« Sans filtre », mais décapant

« Sans filtre », mais décapant

Deux choses m’avaient donné envie de voir le précédent film de Ruben Ostlund, « The Square » : il avait reçu la Palme d’Or à Cannes (c’est toujours un bon présage) et son affiche était des plus intrigantes : on y voyait un homme très musclé, torse nu, l’air farouche, debout sur un table dans un lieu luxueux, au vu des dorures et lambris des murs et plafonds.

On y découvrait une satire tout à fait mordante du milieu de l’art contemporain, et on assistait comme rarement à un grand moment de cinéma comme on voit peu. Sauf chez Tarantino, ou dans « Parasites ». Ceci dit, l’art contemporain est un milieu assez surfait, peuplé de m’as-tu-vu mais aussi des gens cultivés. En revanche, on pouvait réllement craindre le pire avec « Sans filtre ».
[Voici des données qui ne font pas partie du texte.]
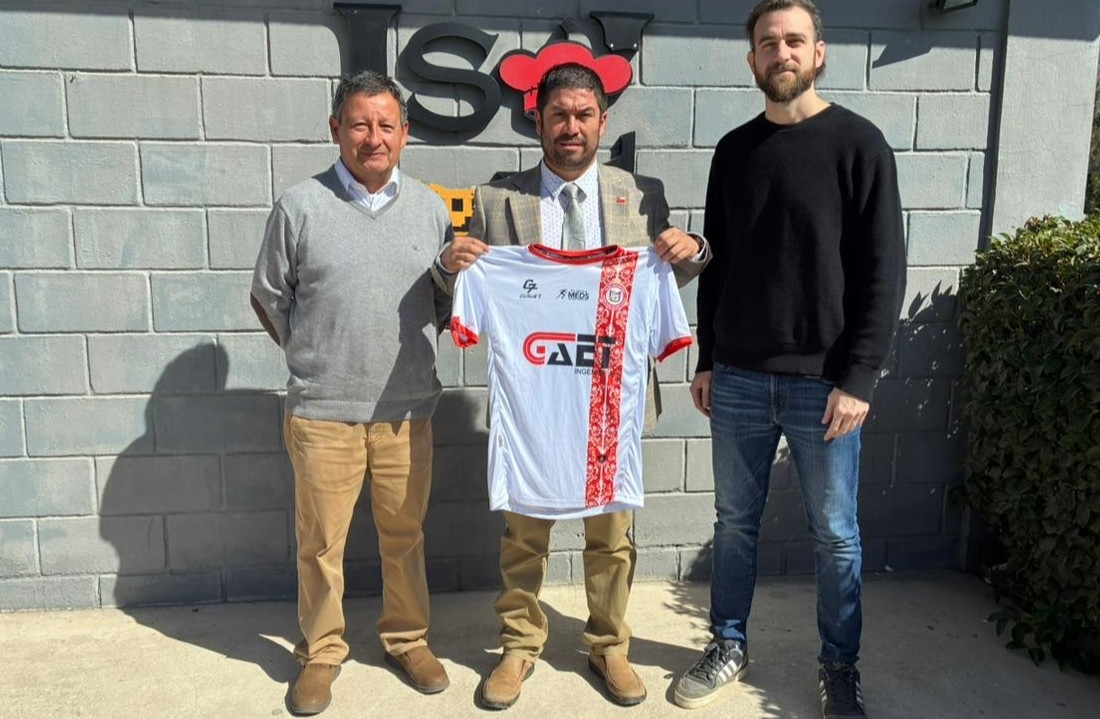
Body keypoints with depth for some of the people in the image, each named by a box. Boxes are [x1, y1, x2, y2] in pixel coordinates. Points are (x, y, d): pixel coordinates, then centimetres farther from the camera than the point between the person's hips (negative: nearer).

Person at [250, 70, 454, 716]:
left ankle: (408, 639, 33)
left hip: (407, 410, 2)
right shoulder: (300, 206, -1)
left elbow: (448, 300, 16)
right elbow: (269, 297, 8)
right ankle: (321, 651, 29)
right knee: (321, 541, 9)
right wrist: (313, 359, 8)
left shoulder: (429, 207, 6)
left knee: (405, 535, 13)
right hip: (323, 412, -1)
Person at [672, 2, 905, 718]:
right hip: (738, 378, 3)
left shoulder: (858, 144, -3)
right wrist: (707, 360, 10)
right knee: (736, 521, 13)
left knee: (836, 534, 9)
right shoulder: (734, 150, 9)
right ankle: (730, 646, 31)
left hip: (823, 383, -3)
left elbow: (884, 271, -6)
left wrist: (858, 378, -12)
Des influençeurs et des ultra-riches sur un bateau… 

En effet, ce film s’attache au destin… d’un couple composé d’un mannequin et d’une influençeuse, soit le comble de cette culture vouée au superficiel, qui fait la richesse de quelques uns au détriment du temps de cerveau des autres. Résultat : ne vous fiez pas aux premières minutes, ce film est un diesel.

Plus les minutes vont défiler, plus vous allez être captivés par le récit, et ce jusqu’à la dernière minute. Une fois le film fini, on a qu’une envie : relire “L’ile des esclaves” de Marivaux. Ce court roman philosophique à la fois grave dans le fond et léger dans la forme décrit une situation où le pouvoir s’inverse entre dominants et dominés.

L’humanité tombe à l’eau, qu’est-ce qu’il reste?

En prime le réalisateur récidive côté « grand moment » de cinéma. Pour ne pas dire : le climax ultime. Je ne vous en dis pas plus pour ne pas risque de divulgâcher. L’humanité tombe à l’eau, qu’est-ce qu’il reste? Eh oui, Marin Marais a beau figurer sur la bande son (“Sonnerie de Sainte-Geneviève du mont de Paris”), on est loin de l’ambiance janséniste de “Tous les matins du monde”, mais on a bien affaire à un très grand film.

D’ailleurs la Croisette ne s’en est pas remise et notre ami est reparti en Suède avec une deuxième Palme d’Or sous le bras.